- Raw data
== Segment start ==
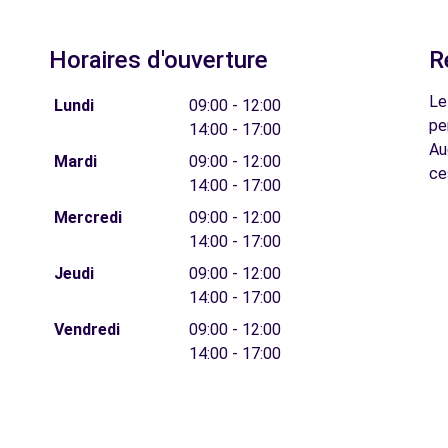
Horaires d'ouverture
R
Le
Lundi
09:00 - 12:00
pe
14:00 - 17:00
Au
Mardi
09:00 - 12:00
ce
14:00 - 17:00
Mercredi
09:00 - 12:00
14:00 - 17:00
Jeudi
09:00 - 12:00
14:00 - 17:00
Vendredi
09:00 - 12:00
14:00 - 17:00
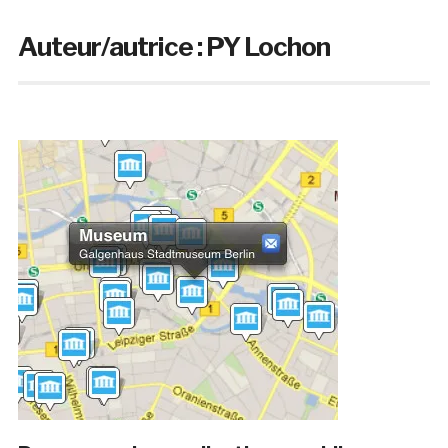
Auteur/autrice :
PY Lochon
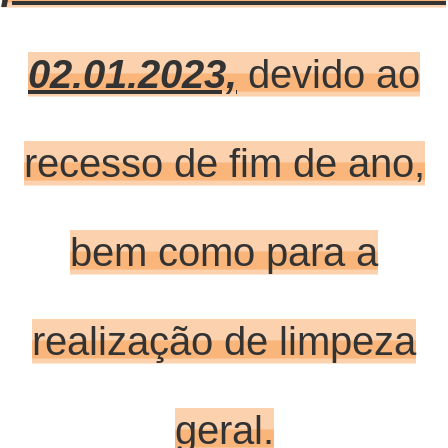
02.01.2023,
devido ao
recesso de fim de ano,
bem como para a
realização de limpeza
geral.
== Segment end ==
- Job item
Print every line of the material above exactly as it reads, skipping the pictures.

- Output
Horaires d'ouverture
R
Le
Lundi
09:00 - 12:00
pe
14:00 - 17:00
Au
Mardi
09:00 - 12:00
ce
14:00 - 17:00
Mercredi
09:00 - 12:00
14:00 - 17:00
Jeudi
09:00 - 12:00
14:00 - 17:00
Vendredi
09:00 - 12:00
14:00 - 17:00
Auteur/autrice :
PY Lochon
02.01.2023,
devido ao
recesso de fim de ano,
bem como para a
realização de limpeza
geral.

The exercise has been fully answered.